EGU21-10217
https://doi.org/10.5194/egusphere-egu21-10217
EGU General Assembly 2021
© Author(s) 2021. This work is distributed under
the Creative Commons Attribution 4.0 License.

The state of stress in the shallow crust of the Hikurangi Subduction Margin hangingwall, New Zealand

Effat Behboudi1,2, David McNamara3, Ivan Lokmer1,2, Laura Wallace4,5, and Tom Manzocchi1,2
Effat Behboudi et al.
  • 1Irish Centre for Research in Applied Geoscience, University College Dublin, Dublin, Republic of Ireland
  • 2School of Earth Sciences, University College Dublin, Dublin, Republic of Ireland
  • 3Department of Earth, Ocean and Ecological Sciences, University of Liverpool, Liverpool, UK
  • 4Natural Hazards, GNS Science, Lower Hutt, New Zealand
  • 5University of Texas Institute for Geophysics, Austin, USA

Knowledge of in situ stress fields is critical for a better understanding of deformation, faulting regime, and earthquake processes in seismically active margins such as the Hikurangi Subduction Margin (HSM), North Island, New Zealand. In this study, we utilize Leak-off Test (LOTs) data, borehole breakout widths measured from borehole image logs, and rock unconfined compressive strengths (UCS) derived from empirical P-wave velocity log relationships to estimate vertical (Sv), minimum (Shmin), and maximum horizontal stress magnitudes (SHmax) and interpret the likely faulting regime experienced in four boreholes (Kauhauroa-2, Kauhauroa-5, Titihaoa-1, and Tawatawa-1). Using the standard Anderson’s stress regime classification, relative stress magnitudes in Kauhauroa-5 at 1200-1700 m depth and Kauhauroa-2 at 1800-2100 m and  indicate that the stress state in the shallow crust of the central and northern part of HSM is predominantly strike-slip (SHmax≥Sv≥Shmin) and normal Sv≥SHmax> Shmin respectively. Moving to the offshore, southern HSM a dominant compressional stress regime (SHmax> Shmin >Sv), with some possible strike slip stress states are observed in Titihaoa-1 from 2240-2660 m and Tawatawa-1 from 750-1350 m. The observed normal/strike-slip stress state in Kauhauroa-2 and Kauhauroa-5 is consistent with the average SHmax orientation of 64° ± 18° (NE-SW) determined from borehole breakouts and dominantly NE–SW striking normal faults interpreted from seismic reflection data. The normal/ strike-slip regime in this area suggests that the stress regime here is probably influenced by the effect of the clockwise rotation of the HSM hangingwall associated with oblique Pacific-Australia plate convergence (ENE-WSW). Alternatively, these stress states could be the result of gravitational collapse due to rapid uplift of the subducting plate during the mid-Miocene. The compressional stress regime in the southern HSM in Titihaoa-1 and Tawatawa-1 is in agreement with the SHmax orientations of 148° ± 14° (NW-SE ) and 102° ± 16° (WNW-ESE) obtained from image logs and mapped NE–SW striking reverse faults in this region. This observation suggests that the tectonics here are strongly linked to the subduction of Hikurangi plateau under Australian Plate (NW-SE) or active frontal thrusts in the overriding plate.

Rows from a dataset:

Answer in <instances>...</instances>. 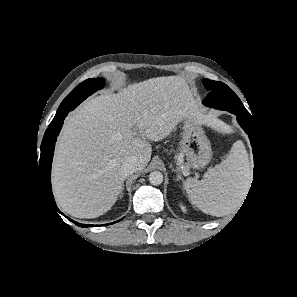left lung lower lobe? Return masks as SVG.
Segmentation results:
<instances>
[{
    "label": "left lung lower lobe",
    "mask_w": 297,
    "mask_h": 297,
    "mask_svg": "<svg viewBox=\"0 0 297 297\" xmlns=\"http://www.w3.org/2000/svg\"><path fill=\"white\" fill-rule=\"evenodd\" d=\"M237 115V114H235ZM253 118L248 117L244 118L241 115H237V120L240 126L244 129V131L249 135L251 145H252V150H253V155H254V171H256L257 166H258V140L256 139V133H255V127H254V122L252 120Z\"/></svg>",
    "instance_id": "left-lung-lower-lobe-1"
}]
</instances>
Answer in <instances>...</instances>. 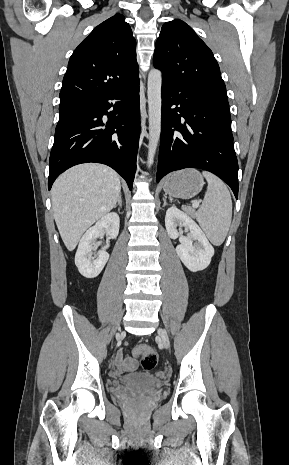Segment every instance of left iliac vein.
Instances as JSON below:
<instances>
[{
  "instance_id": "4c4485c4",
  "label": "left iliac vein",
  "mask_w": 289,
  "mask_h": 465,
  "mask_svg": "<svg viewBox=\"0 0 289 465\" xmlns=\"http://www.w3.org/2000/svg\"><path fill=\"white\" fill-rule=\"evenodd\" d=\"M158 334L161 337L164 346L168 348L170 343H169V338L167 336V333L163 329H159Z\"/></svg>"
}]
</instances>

**Task goal**. In the abstract on crustal stress, rename "hangingwall" as "hanging wall" and write out the passage between "The state of" and "Behboudi et al.", inclusive. These rows were taken from a separate source.

**Expected answer**.
The state of stress in the shallow crust of the Hikurangi Subduction Margin hanging wall, New Zealand

Effat Behboudi1,2, David McNamara3, Ivan Lokmer1,2, Laura Wallace4,5, and Tom Manzocchi1,2
Effat Behboudi et al.